In an unpublished opinion, the Ninth Circuit reached the alarming conclusion that plaintiffs alleging inaccuracies on credit reports that lowered their credit ratings, had no constitutional standing to sue the credit reporting agencies under the FCRA because they could not show “that they had tried to engage in or were imminently planning to engage in any transactions for which the alleged misstatements in their credit reports made or would make any material difference.” Jaras v. Equifax, No. 17-15201(9th Cir. March 25, 2019) (unpublished).
The plaintiffs in these related cases were four chapter 13 debtors who found that their credit was being reported by the three major credit reporting agencies in a manner that was inconsistent with their confirmed bankruptcy plans. After seeking, and failing to obtain, correction, they sued the agencies under the Fair Credit Reporting Act (FCRA) and its California corollary. The district courts dismissed the cases after finding that the reports were not inaccurate.
On appeal, the Ninth Circuit found that even if the reports were inaccurate the plaintiffs lacked standing to sue under the FCRA because they did not allege that the inaccuracies caused concrete injury.
The court relied in large part on the reasoning in Spokeo, Inc. v. Robins, 136 S. Ct. 1540, 1549 (2016), where the credit reporting agency incorrectly reported the plaintiff’s age, marital status, education, wealth and profession. There, the Supreme Court held that a plaintiff does not “automatically satisf[y] the injury-in-fact requirement whenever a statute grants a person a statutory right and purports to authorize that person to sue to vindicate that right.” The Supreme Court offered an incorrect zip code as an example of an inaccuracy that may not cause injury. On remand, the Ninth Circuit concluded that the plaintiff in Spokeo had standing under the FCRA in light of the fact that he was actively looking for work, at least one potential employer had sought the credit report, and the misinformation was likely to adversely affect his employment prospects.
Following the reasoning in Spokeo, the court here found that merely by being in bankruptcy, the plaintiffs’ creditworthiness suffered.
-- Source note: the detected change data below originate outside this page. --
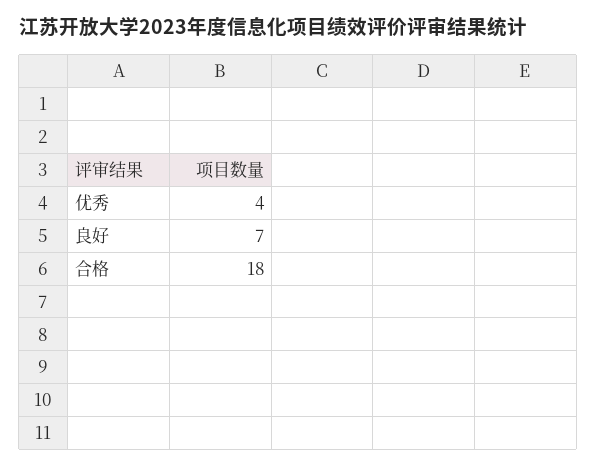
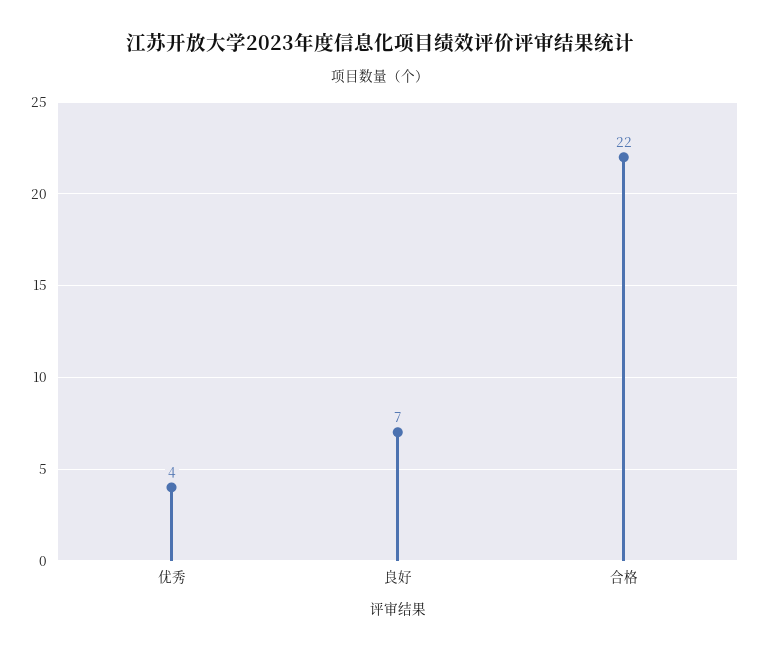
合格: 18 -> 22

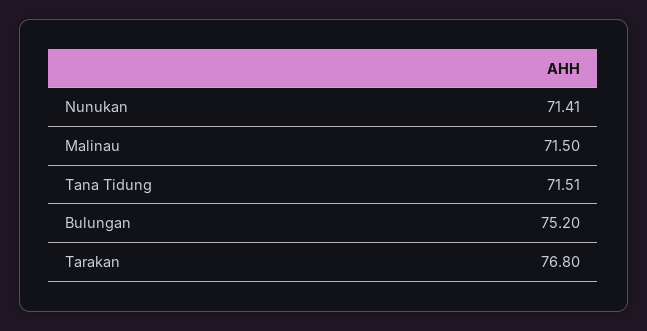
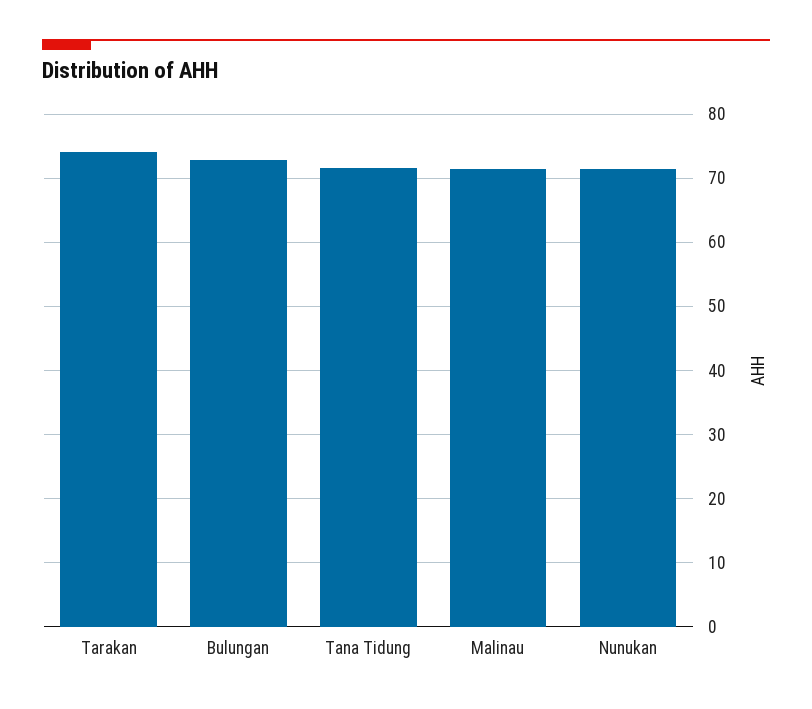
Bulungan: 75.2 -> 73
Tarakan: 76.8 -> 74

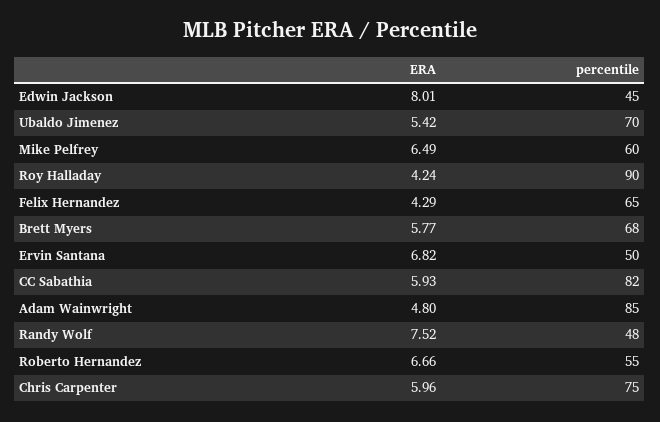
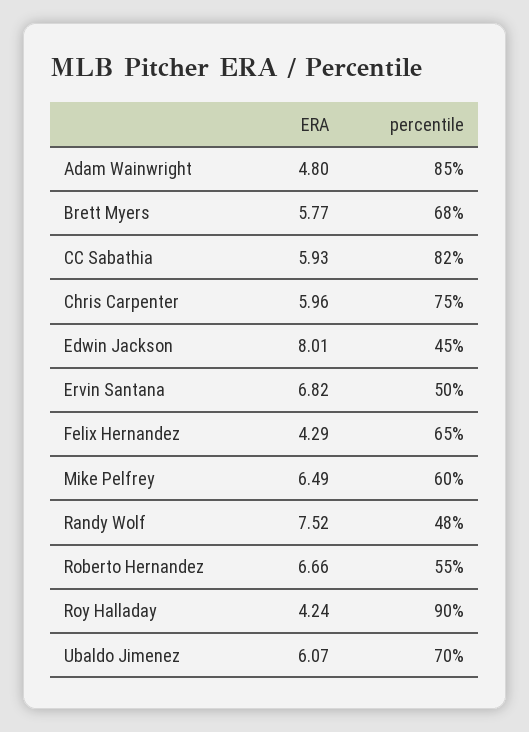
ERA, Ubaldo Jimenez: 5.42 -> 6.07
But because they did not point to any particular transaction that the incorrect credit reports affected, they could not show that the inaccuracies in the reports were any more significant than an inaccurate zip code. “Without any allegation of the credit report harming Plaintiffs’ ability to enter a transaction with a third party in the past or imminent future, Plaintiffs have failed to allege a concrete injury for standing.”
The court reversed and remanded with instructions to dismiss without prejudice to allow the plaintiffs to allege specific harm.
In a dissenting opinion, Judge Berzon took issue with the majority’s interpretation and application of Spokeo. She pointed out that all of the plaintiffs (with the exception of Mr. Jaras whose case she agreed warranted dismissal) reported lower credit scores by reason of the inaccuracies. In her opinion, that alone constituted concrete injury to support standing to sue under the FCRA. Judge Berzon emphasized the realities of credit reporting noting that credit reports may be accessed without the knowledge of the subject of the report for transactions ranging from home purchase to cell phone purchase. For that reason, Judge Berzon reasoned, to establish concrete injury it is enough to show that inaccuracies led to a lower credit score. Furthermore, Spokeo does not mandate a different conclusion. That case was based on a finding that the credit report contained “materially inaccurate information” rather than specific instances of a potential creditor or employer accessing the report. Finally, Judge Berzon concluded that in the face of actual inaccuracies affecting the credit score, the issue of damages was a matter to be determined within the context of the FCRA case, not a constitutional threshold question of standing.
Mr. Jaras has been granted an extension of time to file a petition for rehearing.